BP (British Petroleum), once a poster child for Big Oil’s transition to greener energy, has beaten analyst expectations for its second-quarter earnings in 2025. Reporting an adjusted net income of $4.6 billion, the company outperformed projections, sparking a modest stock rally and investor applause.

This performance comes as BP shifts away from its previous high-profile push into renewables and consumer-focused businesses—like convenience stores and coffee sales—and re-embraces its core fossil fuel operations.

“We’re here to sell oil, not cups of coffee,” quipped BP’s interim CEO, drawing laughter during the earnings call and reinforcing the company’s renewed commitment to hydrocarbons.


A Swipe at Former CEO Bernard Looney

Wall Street analysts and media outlets wasted no time poking fun at BP’s prior direction under former CEO Bernard Looney, who had steered the company toward becoming a “net zero” business by 2050. Looney’s leadership saw BP announce bold climate goals and massive investments in wind farms, EV charging stations, and even retail coffee outlets within its gas stations.

Critics, however, argued that BP’s strategy was both overly ambitious and financially unsustainable. Investors grew restless as returns from green ventures lagged far behind oil profits, especially during periods of soaring crude prices.

“Looney wanted BP to look like Starbucks with a gas pump. Now they’re back to being an oil company that sells coffee on the side, not the other way around,” said one analyst from Morgan Stanley.


Energy Transition Plans: Delayed, Not Dead

Despite the sharp pivot, BP insists it is not abandoning its climate commitments. Rather, executives describe the move as a “rebalancing” of priorities to ensure financial resilience during global energy volatility.

“We remain committed to a lower carbon future,” said BP’s CFO during the call. “But we have to fund that future. And for now, that means leaning into oil and gas.”

The company has slowed—but not stopped—its investments in clean energy. Solar, hydrogen, and wind projects are still on the table, but at a slower, more measured pace.


Oil Prices, Geopolitics, and the Cash Windfall

BP’s strong earnings were largely attributed to robust oil prices, averaging above $85 per barrel, thanks to ongoing geopolitical tensions in the Middle East and restricted supply from OPEC+. The company also benefited from streamlined operations, cost-cutting measures, and higher refining margins.

Moreover, BP announced a $1.75 billion share buyback program, signaling confidence in its cash flow and reaffirming its shareholder-first strategy.

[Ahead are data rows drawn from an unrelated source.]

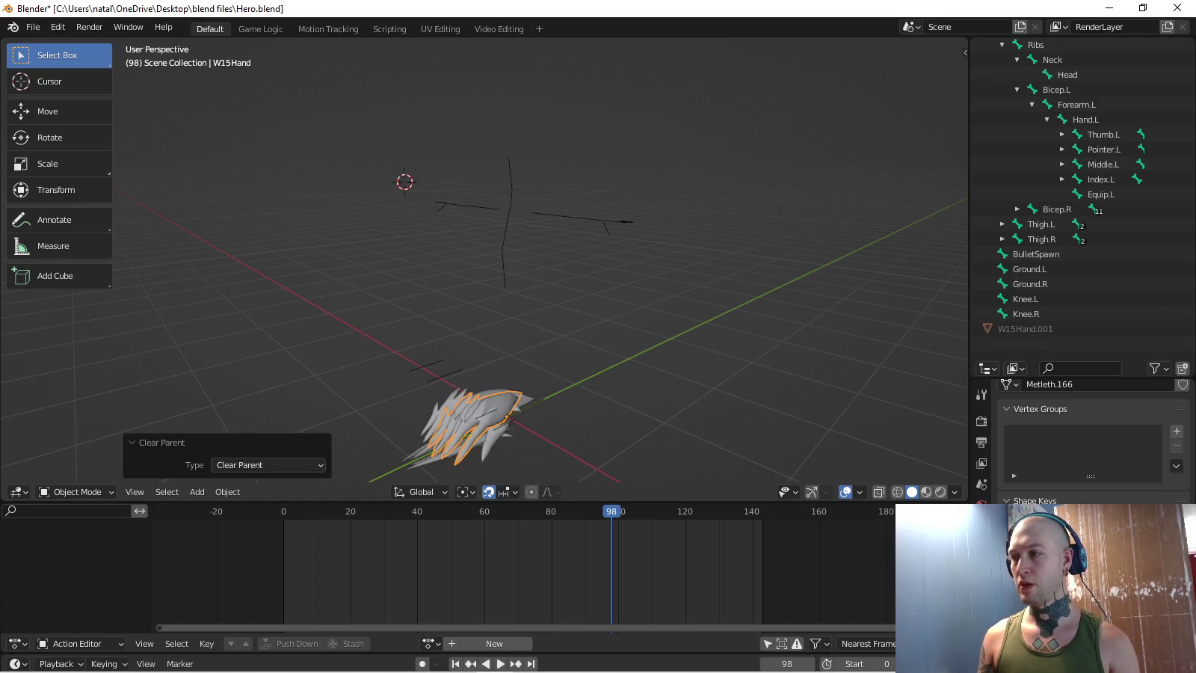
click(1025, 342)
key(alt+p)
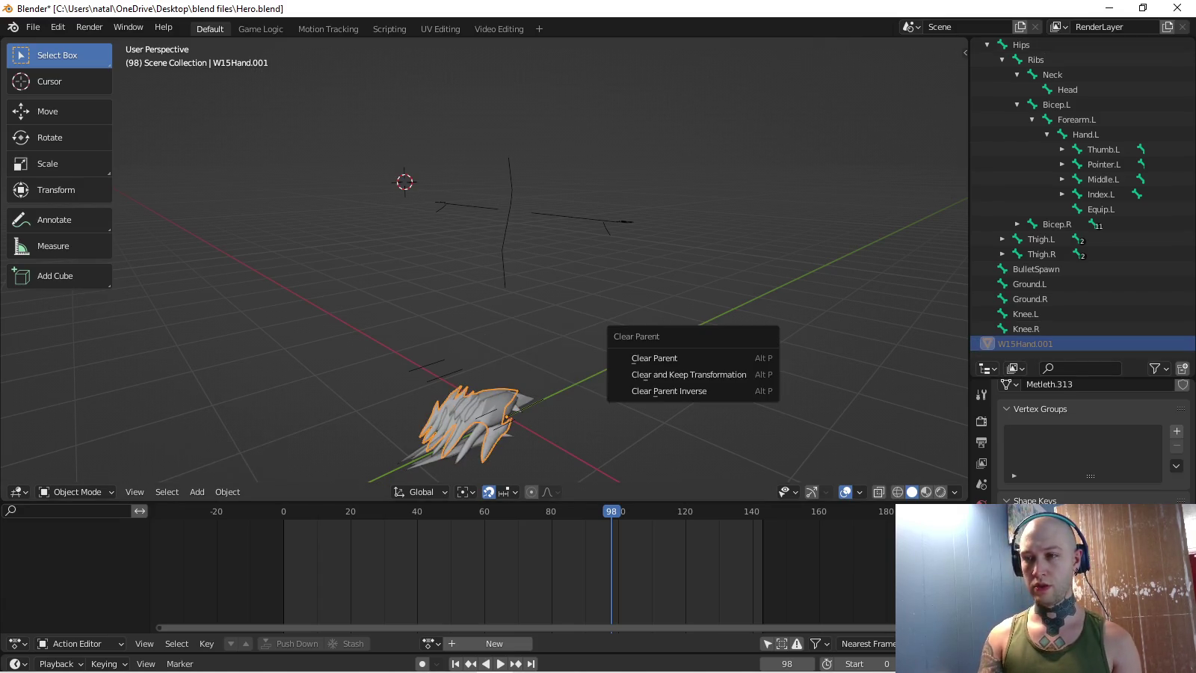
click(654, 359)
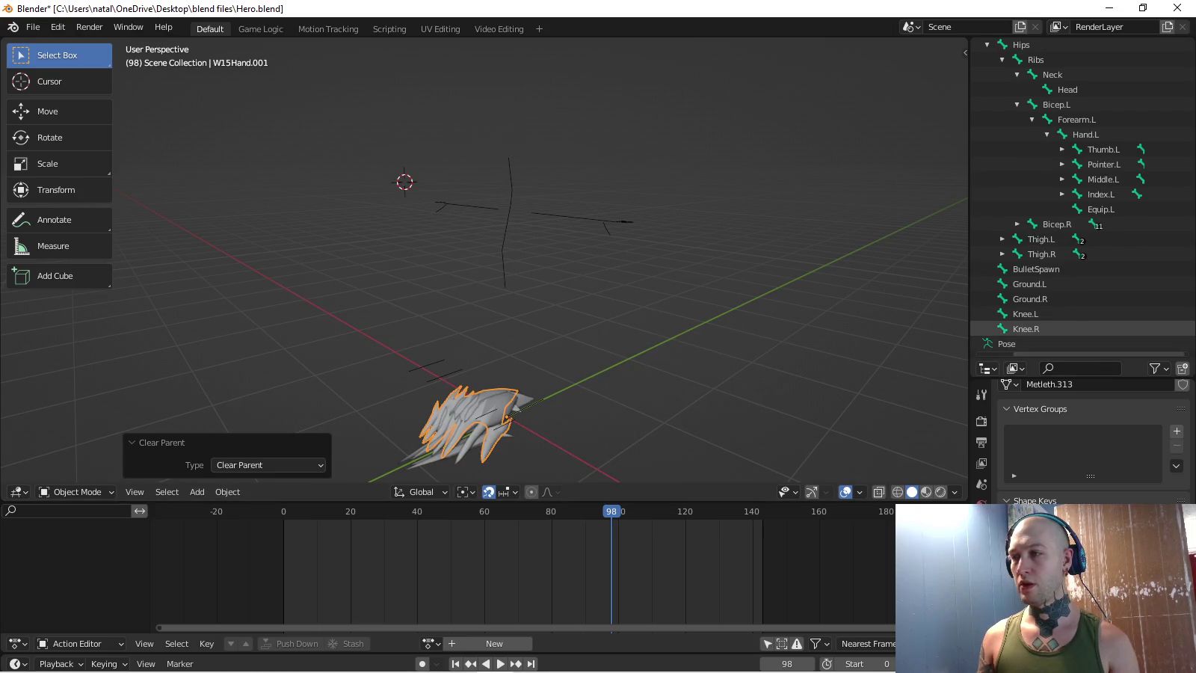
- Enable the W15Echoing, W15Refined, W15Volatile and W15Sinister collections
scroll(1084, 299, up, 4)
scroll(1084, 198, up, 3)
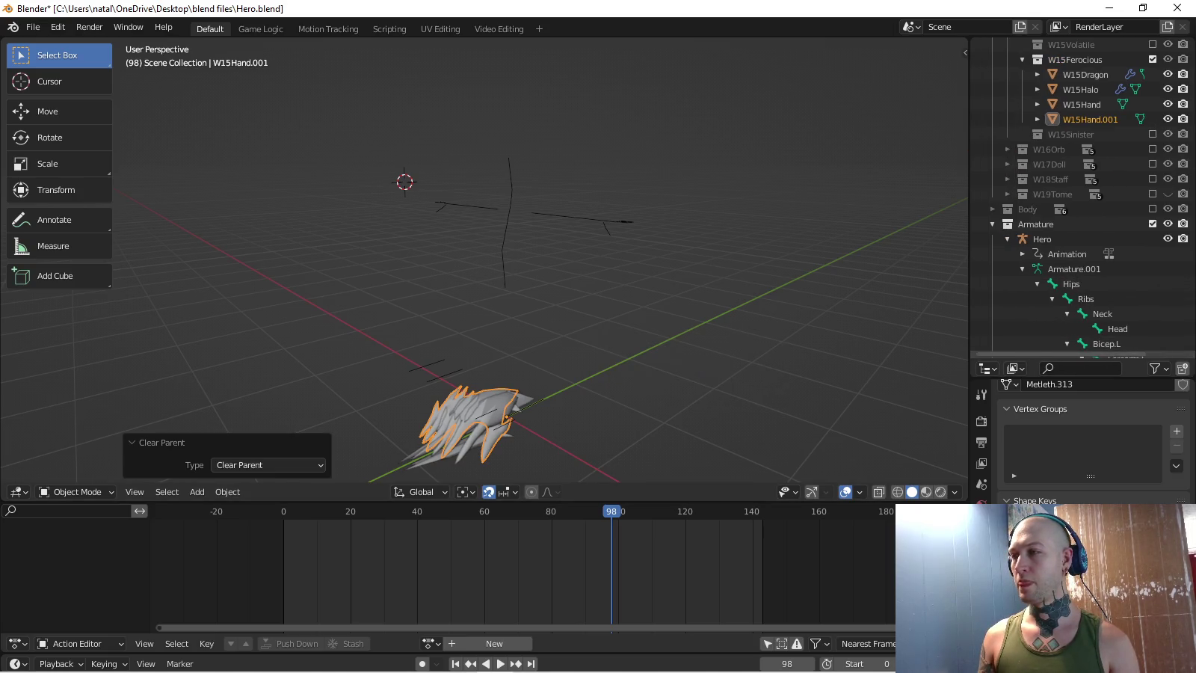
scroll(1085, 238, up, 3)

Investor Sentiment: Stabilizing, For Now

After a rocky few years, BP seems to be regaining the trust of its shareholders. Its stock, which had underperformed compared to U.S. rivals like ExxonMobil and Chevron, saw a 4% rise following the earnings release.

Still, questions remain about BP’s long-term direction. Critics warn that doubling down on oil may boost short-term profits but hurt the company in the long run as climate regulations tighten and green technologies mature.

“BP can’t afford to ignore the energy transition forever,” said a climate finance researcher at Oxford University. “The real challenge is balancing today’s profits with tomorrow’s sustainability.”


Wall Street’s Verdict: Back to Basics Wins the Quarter

Ultimately, BP’s decision to return to its roots—focusing on fossil fuels and high-margin upstream operations—won over investors and analysts alike. While some viewed the move as regressive, others praised it as a realistic, if reluctant, course correction in a turbulent energy market.

For now, it seems BP’s gamble to prioritize oil over coffee—and profit over public perception—is paying off.